▶ **Exercise prompt**
Output the records below in full, word for word; pictures do not belong in it.

════

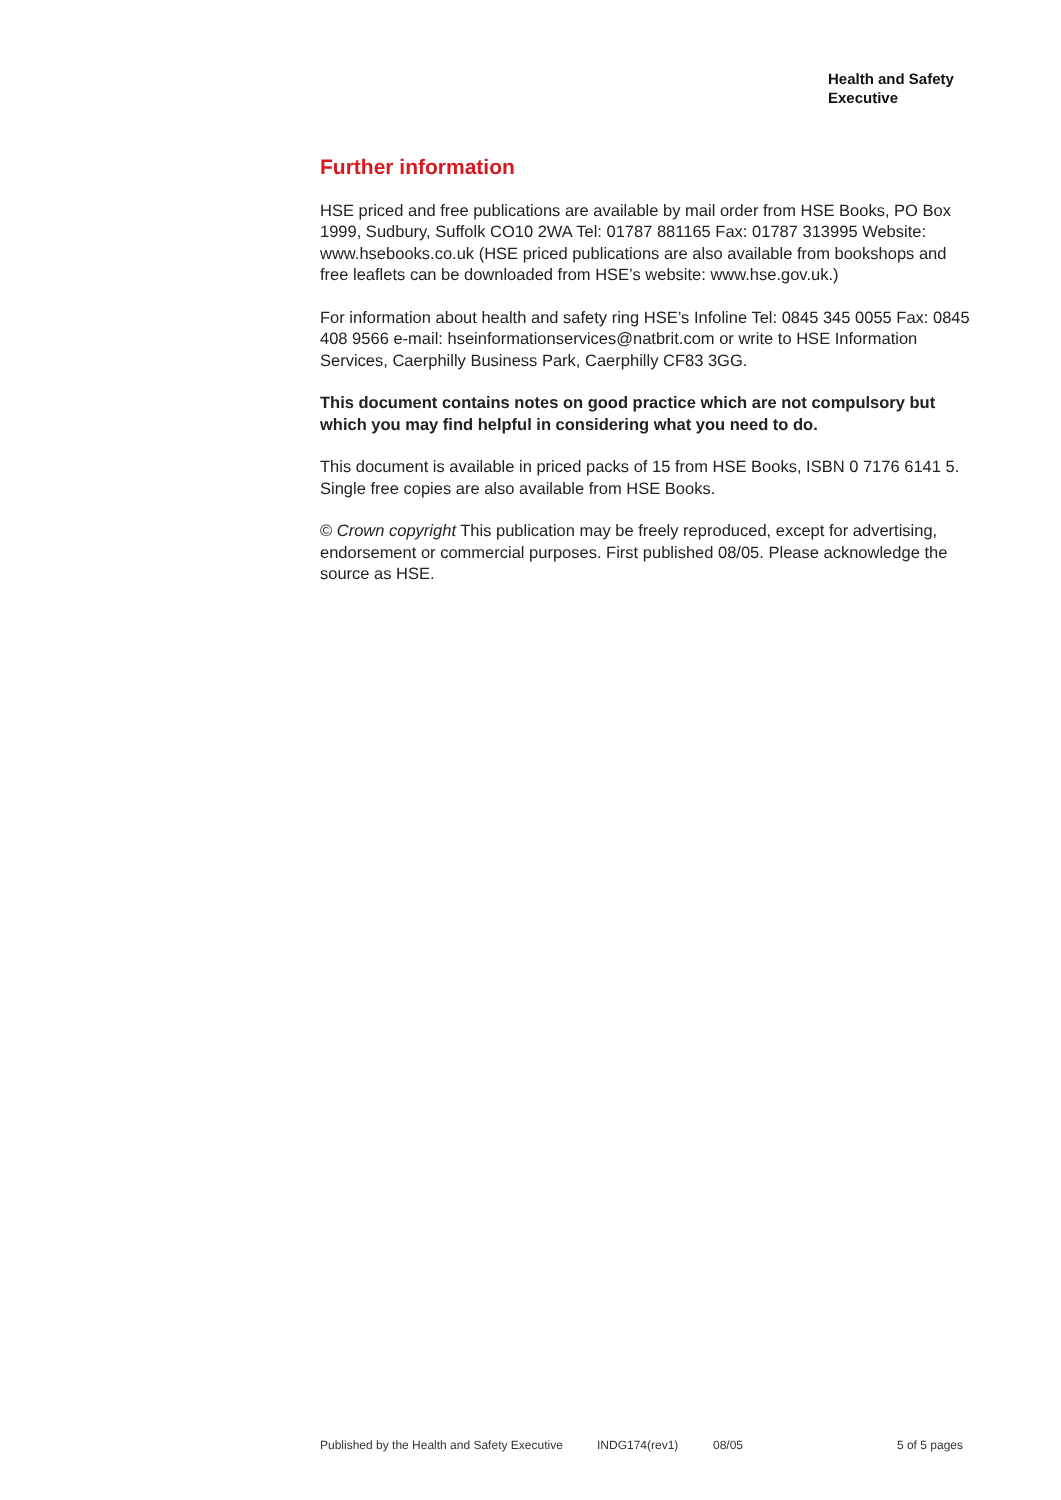Health and Safety
Executive
Further information
HSE priced and free publications are available by mail order from HSE Books, PO Box 1999, Sudbury, Suffolk CO10 2WA Tel: 01787 881165 Fax: 01787 313995 Website: www.hsebooks.co.uk (HSE priced publications are also available from bookshops and free leaflets can be downloaded from HSE’s website: www.hse.gov.uk.)
For information about health and safety ring HSE’s Infoline Tel: 0845 345 0055 Fax: 0845 408 9566 e-mail: hseinformationservices@natbrit.com or write to HSE Information Services, Caerphilly Business Park, Caerphilly CF83 3GG.
This document contains notes on good practice which are not compulsory but which you may find helpful in considering what you need to do.
This document is available in priced packs of 15 from HSE Books, ISBN 0 7176 6141 5. Single free copies are also available from HSE Books.
© Crown copyright This publication may be freely reproduced, except for advertising, endorsement or commercial purposes. First published 08/05. Please acknowledge the source as HSE.
Published by the Health and Safety Executive INDG174(rev1) 08/05 5 of 5 pages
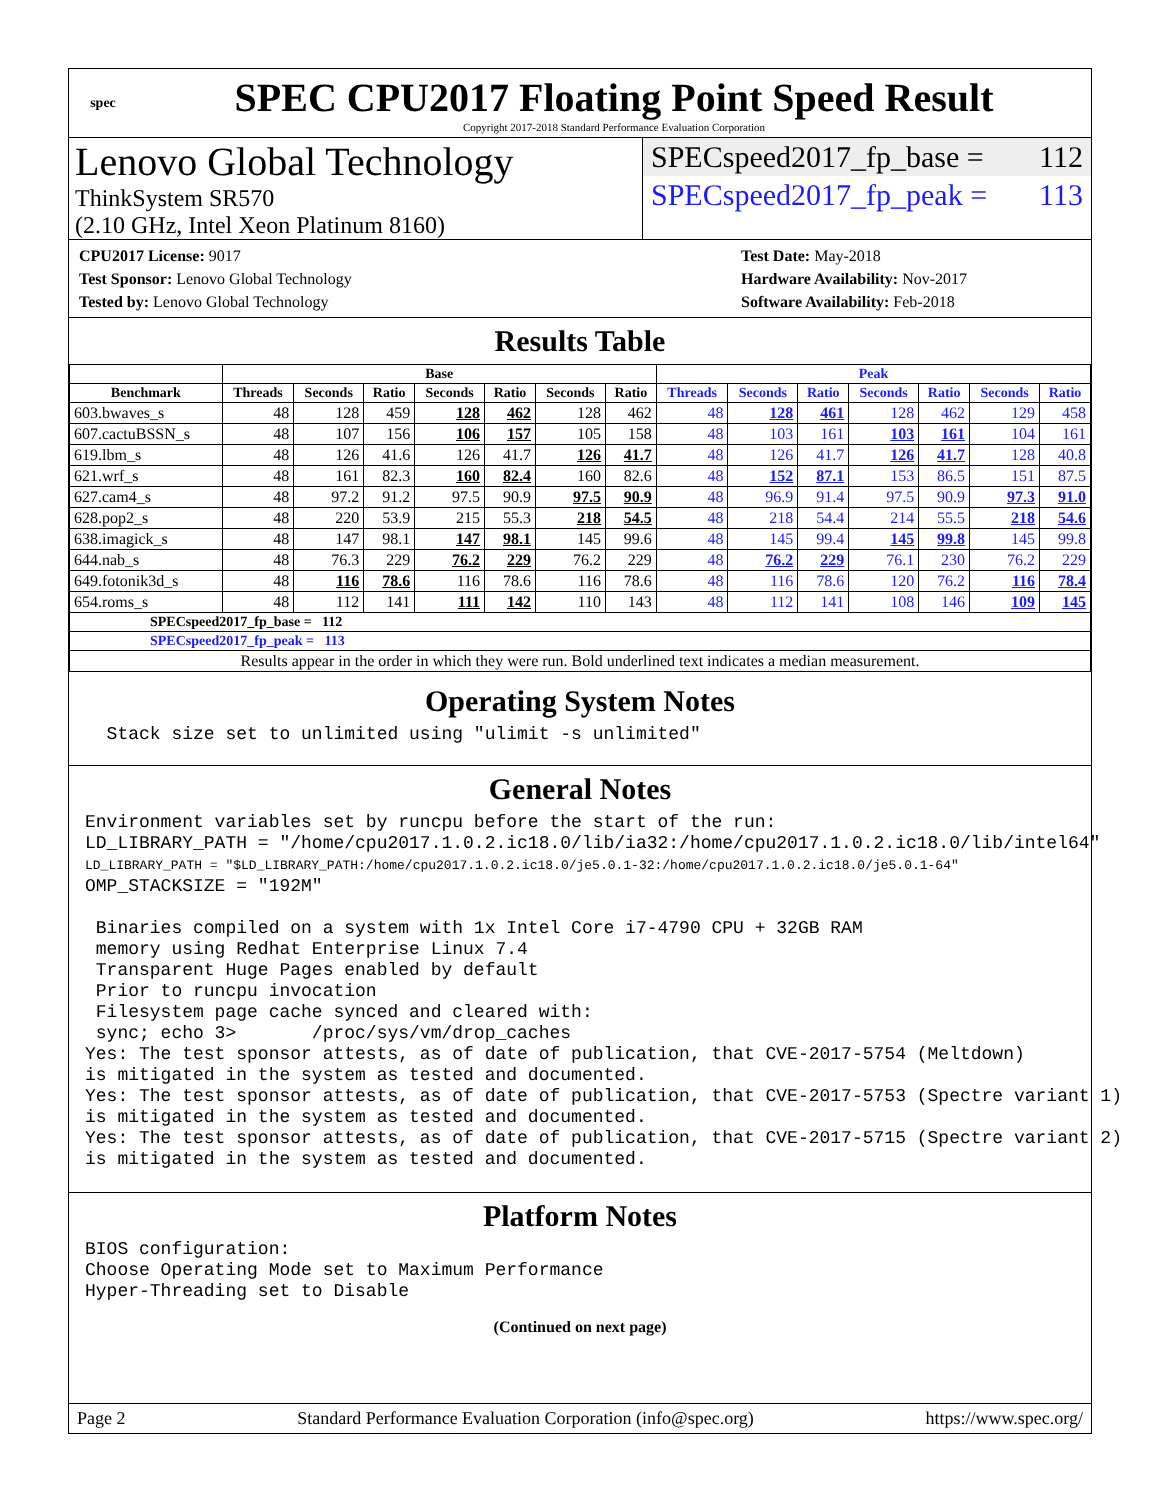spec
SPEC CPU2017 Floating Point Speed Result
Copyright 2017-2018 Standard Performance Evaluation Corporation
Lenovo Global Technology
ThinkSystem SR570
(2.10 GHz, Intel Xeon Platinum 8160)
SPECspeed2017_fp_base = 112
SPECspeed2017_fp_peak = 113
CPU2017 License: 9017
Test Sponsor: Lenovo Global Technology
Tested by: Lenovo Global Technology
Test Date: May-2018
Hardware Availability: Nov-2017
Software Availability: Feb-2018
Results Table
| | Base | | | | | | | Peak | | | | | | |
| --- | --- | --- | --- | --- | --- | --- | --- | --- | --- | --- | --- | --- | --- | --- |
| Benchmark | Threads | Seconds | Ratio | Seconds | Ratio | Seconds | Ratio | Threads | Seconds | Ratio | Seconds | Ratio | Seconds | Ratio |
| 603.bwaves_s | 48 | 128 | 459 | 128 | 462 | 128 | 462 | 48 | 128 | 461 | 128 | 462 | 129 | 458 |
| 607.cactuBSSN_s | 48 | 107 | 156 | 106 | 157 | 105 | 158 | 48 | 103 | 161 | 103 | 161 | 104 | 161 |
| 619.lbm_s | 48 | 126 | 41.6 | 126 | 41.7 | 126 | 41.7 | 48 | 126 | 41.7 | 126 | 41.7 | 128 | 40.8 |
| 621.wrf_s | 48 | 161 | 82.3 | 160 | 82.4 | 160 | 82.6 | 48 | 152 | 87.1 | 153 | 86.5 | 151 | 87.5 |
| 627.cam4_s | 48 | 97.2 | 91.2 | 97.5 | 90.9 | 97.5 | 90.9 | 48 | 96.9 | 91.4 | 97.5 | 90.9 | 97.3 | 91.0 |
| 628.pop2_s | 48 | 220 | 53.9 | 215 | 55.3 | 218 | 54.5 | 48 | 218 | 54.4 | 214 | 55.5 | 218 | 54.6 |
| 638.imagick_s | 48 | 147 | 98.1 | 147 | 98.1 | 145 | 99.6 | 48 | 145 | 99.4 | 145 | 99.8 | 145 | 99.8 |
| 644.nab_s | 48 | 76.3 | 229 | 76.2 | 229 | 76.2 | 229 | 48 | 76.2 | 229 | 76.1 | 230 | 76.2 | 229 |
| 649.fotonik3d_s | 48 | 116 | 78.6 | 116 | 78.6 | 116 | 78.6 | 48 | 116 | 78.6 | 120 | 76.2 | 116 | 78.4 |
| 654.roms_s | 48 | 112 | 141 | 111 | 142 | 110 | 143 | 48 | 112 | 141 | 108 | 146 | 109 | 145 |
| SPECspeed2017_fp_base = 112 | | | | | | | | | | | | | | |
| SPECspeed2017_fp_peak = 113 | | | | | | | | | | | | | | |
| Results appear in the order in which they were run. Bold underlined text indicates a median measurement. | | | | | | | | | | | | | | |
Operating System Notes
  Stack size set to unlimited using "ulimit -s unlimited"
General Notes
Environment variables set by runcpu before the start of the run:
LD_LIBRARY_PATH = "/home/cpu2017.1.0.2.ic18.0/lib/ia32:/home/cpu2017.1.0.2.ic18.0/lib/intel64"
LD_LIBRARY_PATH = "$LD_LIBRARY_PATH:/home/cpu2017.1.0.2.ic18.0/je5.0.1-32:/home/cpu2017.1.0.2.ic18.0/je5.0.1-64"
OMP_STACKSIZE = "192M"

 Binaries compiled on a system with 1x Intel Core i7-4790 CPU + 32GB RAM
 memory using Redhat Enterprise Linux 7.4
 Transparent Huge Pages enabled by default
 Prior to runcpu invocation
 Filesystem page cache synced and cleared with:
 sync; echo 3>       /proc/sys/vm/drop_caches
Yes: The test sponsor attests, as of date of publication, that CVE-2017-5754 (Meltdown)
is mitigated in the system as tested and documented.
Yes: The test sponsor attests, as of date of publication, that CVE-2017-5753 (Spectre variant 1)
is mitigated in the system as tested and documented.
Yes: The test sponsor attests, as of date of publication, that CVE-2017-5715 (Spectre variant 2)
is mitigated in the system as tested and documented.
Platform Notes
BIOS configuration:
Choose Operating Mode set to Maximum Performance
Hyper-Threading set to Disable
(Continued on next page)
Page 2 Standard Performance Evaluation Corporation (info@spec.org) https://www.spec.org/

════

▶ **Task response**
Health and Safety
Executive
Further information
HSE priced and free publications are available by mail order from HSE Books, PO Box 1999, Sudbury, Suffolk CO10 2WA Tel: 01787 881165 Fax: 01787 313995 Website: www.hsebooks.co.uk (HSE priced publications are also available from bookshops and free leaflets can be downloaded from HSE’s website: www.hse.gov.uk.)
For information about health and safety ring HSE’s Infoline Tel: 0845 345 0055 Fax: 0845 408 9566 e-mail: hseinformationservices@natbrit.com or write to HSE Information Services, Caerphilly Business Park, Caerphilly CF83 3GG.
This document contains notes on good practice which are not compulsory but which you may find helpful in considering what you need to do.
This document is available in priced packs of 15 from HSE Books, ISBN 0 7176 6141 5. Single free copies are also available from HSE Books.
© Crown copyright This publication may be freely reproduced, except for advertising, endorsement or commercial purposes. First published 08/05. Please acknowledge the source as HSE.
Published by the Health and Safety Executive INDG174(rev1) 08/05 5 of 5 pages
spec
SPEC CPU2017 Floating Point Speed Result
Copyright 2017-2018 Standard Performance Evaluation Corporation
Lenovo Global Technology
ThinkSystem SR570
(2.10 GHz, Intel Xeon Platinum 8160)
SPECspeed2017_fp_base = 112
SPECspeed2017_fp_peak = 113
CPU2017 License: 9017
Test Sponsor: Lenovo Global Technology
Tested by: Lenovo Global Technology
Test Date: May-2018
Hardware Availability: Nov-2017
Software Availability: Feb-2018
Results Table
| | Base | | | | | | | Peak | | | | | | |
| --- | --- | --- | --- | --- | --- | --- | --- | --- | --- | --- | --- | --- | --- | --- |
| Benchmark | Threads | Seconds | Ratio | Seconds | Ratio | Seconds | Ratio | Threads | Seconds | Ratio | Seconds | Ratio | Seconds | Ratio |
| 603.bwaves_s | 48 | 128 | 459 | 128 | 462 | 128 | 462 | 48 | 128 | 461 | 128 | 462 | 129 | 458 |
| 607.cactuBSSN_s | 48 | 107 | 156 | 106 | 157 | 105 | 158 | 48 | 103 | 161 | 103 | 161 | 104 | 161 |
| 619.lbm_s | 48 | 126 | 41.6 | 126 | 41.7 | 126 | 41.7 | 48 | 126 | 41.7 | 126 | 41.7 | 128 | 40.8 |
| 621.wrf_s | 48 | 161 | 82.3 | 160 | 82.4 | 160 | 82.6 | 48 | 152 | 87.1 | 153 | 86.5 | 151 | 87.5 |
| 627.cam4_s | 48 | 97.2 | 91.2 | 97.5 | 90.9 | 97.5 | 90.9 | 48 | 96.9 | 91.4 | 97.5 | 90.9 | 97.3 | 91.0 |
| 628.pop2_s | 48 | 220 | 53.9 | 215 | 55.3 | 218 | 54.5 | 48 | 218 | 54.4 | 214 | 55.5 | 218 | 54.6 |
| 638.imagick_s | 48 | 147 | 98.1 | 147 | 98.1 | 145 | 99.6 | 48 | 145 | 99.4 | 145 | 99.8 | 145 | 99.8 |
| 644.nab_s | 48 | 76.3 | 229 | 76.2 | 229 | 76.2 | 229 | 48 | 76.2 | 229 | 76.1 | 230 | 76.2 | 229 |
| 649.fotonik3d_s | 48 | 116 | 78.6 | 116 | 78.6 | 116 | 78.6 | 48 | 116 | 78.6 | 120 | 76.2 | 116 | 78.4 |
| 654.roms_s | 48 | 112 | 141 | 111 | 142 | 110 | 143 | 48 | 112 | 141 | 108 | 146 | 109 | 145 |
| SPECspeed2017_fp_base = 112 | | | | | | | | | | | | | | |
| SPECspeed2017_fp_peak = 113 | | | | | | | | | | | | | | |
| Results appear in the order in which they were run. Bold underlined text indicates a median measurement. | | | | | | | | | | | | | | |
Operating System Notes
  Stack size set to unlimited using "ulimit -s unlimited"
General Notes
Environment variables set by runcpu before the start of the run:
LD_LIBRARY_PATH = "/home/cpu2017.1.0.2.ic18.0/lib/ia32:/home/cpu2017.1.0.2.ic18.0/lib/intel64"
LD_LIBRARY_PATH = "$LD_LIBRARY_PATH:/home/cpu2017.1.0.2.ic18.0/je5.0.1-32:/home/cpu2017.1.0.2.ic18.0/je5.0.1-64"
OMP_STACKSIZE = "192M"

 Binaries compiled on a system with 1x Intel Core i7-4790 CPU + 32GB RAM
 memory using Redhat Enterprise Linux 7.4
 Transparent Huge Pages enabled by default
 Prior to runcpu invocation
 Filesystem page cache synced and cleared with:
 sync; echo 3>       /proc/sys/vm/drop_caches
Yes: The test sponsor attests, as of date of publication, that CVE-2017-5754 (Meltdown)
is mitigated in the system as tested and documented.
Yes: The test sponsor attests, as of date of publication, that CVE-2017-5753 (Spectre variant 1)
is mitigated in the system as tested and documented.
Yes: The test sponsor attests, as of date of publication, that CVE-2017-5715 (Spectre variant 2)
is mitigated in the system as tested and documented.
Platform Notes
BIOS configuration:
Choose Operating Mode set to Maximum Performance
Hyper-Threading set to Disable
(Continued on next page)
Page 2 Standard Performance Evaluation Corporation (info@spec.org) https://www.spec.org/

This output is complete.